Instructions for the task: Please filter the data down to the lines that include the word "back" and copy them.

Stored data:
┌──
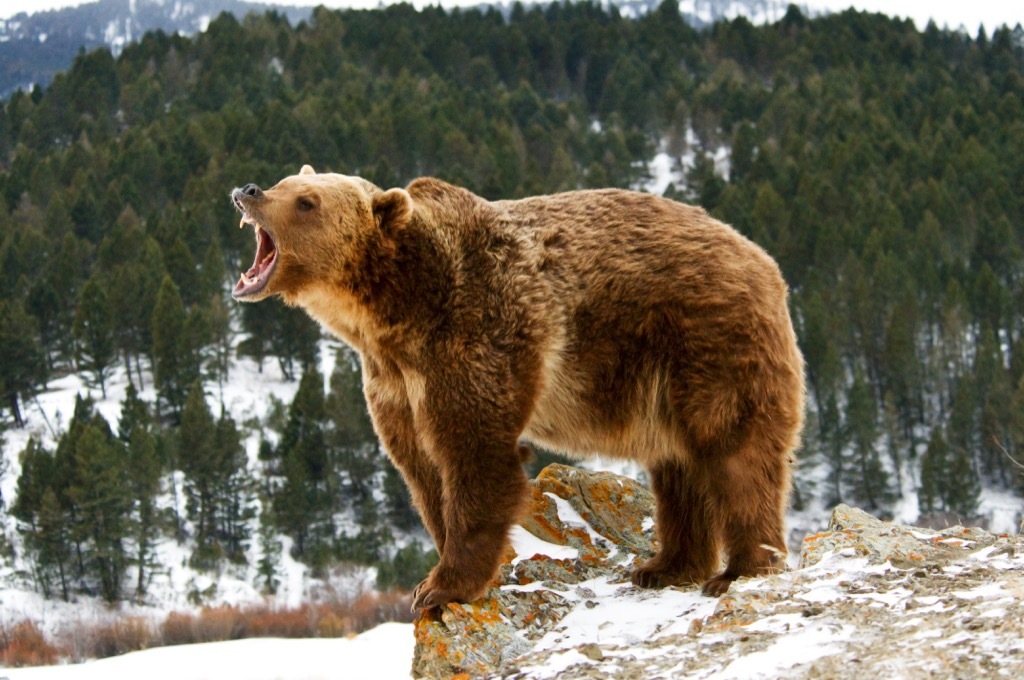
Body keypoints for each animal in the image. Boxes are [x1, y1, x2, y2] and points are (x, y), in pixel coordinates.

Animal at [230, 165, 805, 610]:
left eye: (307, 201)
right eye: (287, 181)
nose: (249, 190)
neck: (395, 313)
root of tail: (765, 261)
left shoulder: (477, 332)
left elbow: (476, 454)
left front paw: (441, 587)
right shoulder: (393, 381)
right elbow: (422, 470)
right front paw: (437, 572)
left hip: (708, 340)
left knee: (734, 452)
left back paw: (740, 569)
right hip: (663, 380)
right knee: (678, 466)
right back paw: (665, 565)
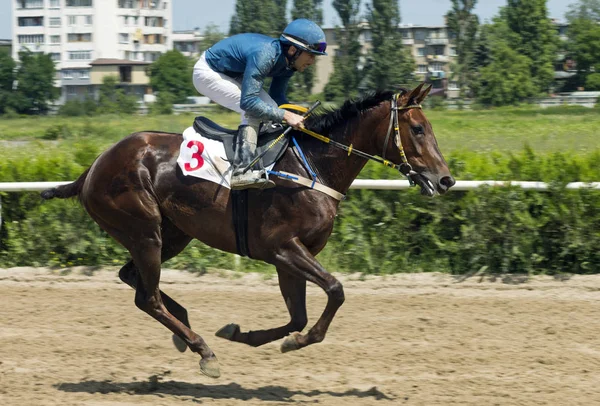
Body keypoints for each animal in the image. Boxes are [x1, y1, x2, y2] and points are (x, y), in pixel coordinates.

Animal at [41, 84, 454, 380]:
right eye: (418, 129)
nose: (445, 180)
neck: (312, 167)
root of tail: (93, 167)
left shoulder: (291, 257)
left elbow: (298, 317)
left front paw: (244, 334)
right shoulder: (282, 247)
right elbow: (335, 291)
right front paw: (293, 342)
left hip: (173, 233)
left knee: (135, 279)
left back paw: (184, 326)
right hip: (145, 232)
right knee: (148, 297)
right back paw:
└──
┌──
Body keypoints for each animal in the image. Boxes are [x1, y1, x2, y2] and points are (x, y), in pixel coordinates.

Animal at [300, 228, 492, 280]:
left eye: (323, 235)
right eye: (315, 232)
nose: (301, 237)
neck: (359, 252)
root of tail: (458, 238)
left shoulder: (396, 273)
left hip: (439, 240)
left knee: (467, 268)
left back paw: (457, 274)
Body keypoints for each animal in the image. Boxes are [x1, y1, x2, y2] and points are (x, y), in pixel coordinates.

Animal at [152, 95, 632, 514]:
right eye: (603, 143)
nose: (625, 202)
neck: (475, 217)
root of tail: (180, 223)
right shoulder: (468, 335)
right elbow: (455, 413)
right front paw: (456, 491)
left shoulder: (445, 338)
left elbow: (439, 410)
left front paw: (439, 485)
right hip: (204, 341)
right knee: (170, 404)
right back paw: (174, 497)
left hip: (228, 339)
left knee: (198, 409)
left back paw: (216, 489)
└──
┌──
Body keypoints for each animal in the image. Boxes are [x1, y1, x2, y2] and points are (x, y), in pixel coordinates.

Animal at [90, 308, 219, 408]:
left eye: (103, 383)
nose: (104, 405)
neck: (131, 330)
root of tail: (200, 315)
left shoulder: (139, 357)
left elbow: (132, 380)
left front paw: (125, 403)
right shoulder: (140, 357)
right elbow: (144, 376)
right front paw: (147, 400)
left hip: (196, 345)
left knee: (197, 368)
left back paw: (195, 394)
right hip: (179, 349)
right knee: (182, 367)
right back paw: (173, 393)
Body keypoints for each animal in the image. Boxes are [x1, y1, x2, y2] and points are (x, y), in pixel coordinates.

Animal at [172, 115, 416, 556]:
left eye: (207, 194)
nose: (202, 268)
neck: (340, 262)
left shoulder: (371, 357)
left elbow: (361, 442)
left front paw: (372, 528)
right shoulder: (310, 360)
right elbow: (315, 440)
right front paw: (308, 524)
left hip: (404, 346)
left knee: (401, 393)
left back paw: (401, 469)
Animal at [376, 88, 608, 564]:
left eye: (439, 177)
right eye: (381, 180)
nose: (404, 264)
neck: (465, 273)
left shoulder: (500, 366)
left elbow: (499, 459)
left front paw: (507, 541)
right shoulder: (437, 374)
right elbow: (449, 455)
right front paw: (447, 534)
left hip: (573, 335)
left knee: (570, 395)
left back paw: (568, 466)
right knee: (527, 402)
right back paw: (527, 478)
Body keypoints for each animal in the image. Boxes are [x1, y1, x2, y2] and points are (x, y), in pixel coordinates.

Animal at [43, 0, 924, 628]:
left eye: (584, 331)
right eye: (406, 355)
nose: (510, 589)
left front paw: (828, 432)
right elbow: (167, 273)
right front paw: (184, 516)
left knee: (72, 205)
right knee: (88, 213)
└──
Written response:
left back paw: (740, 569)
right back paw: (665, 565)
left back paw: (184, 326)
right back paw:
left back paw: (457, 274)
right back paw: (174, 497)
left back paw: (216, 489)
left back paw: (195, 394)
right back paw: (173, 393)
left back paw: (401, 469)
left back paw: (568, 466)
right back paw: (527, 478)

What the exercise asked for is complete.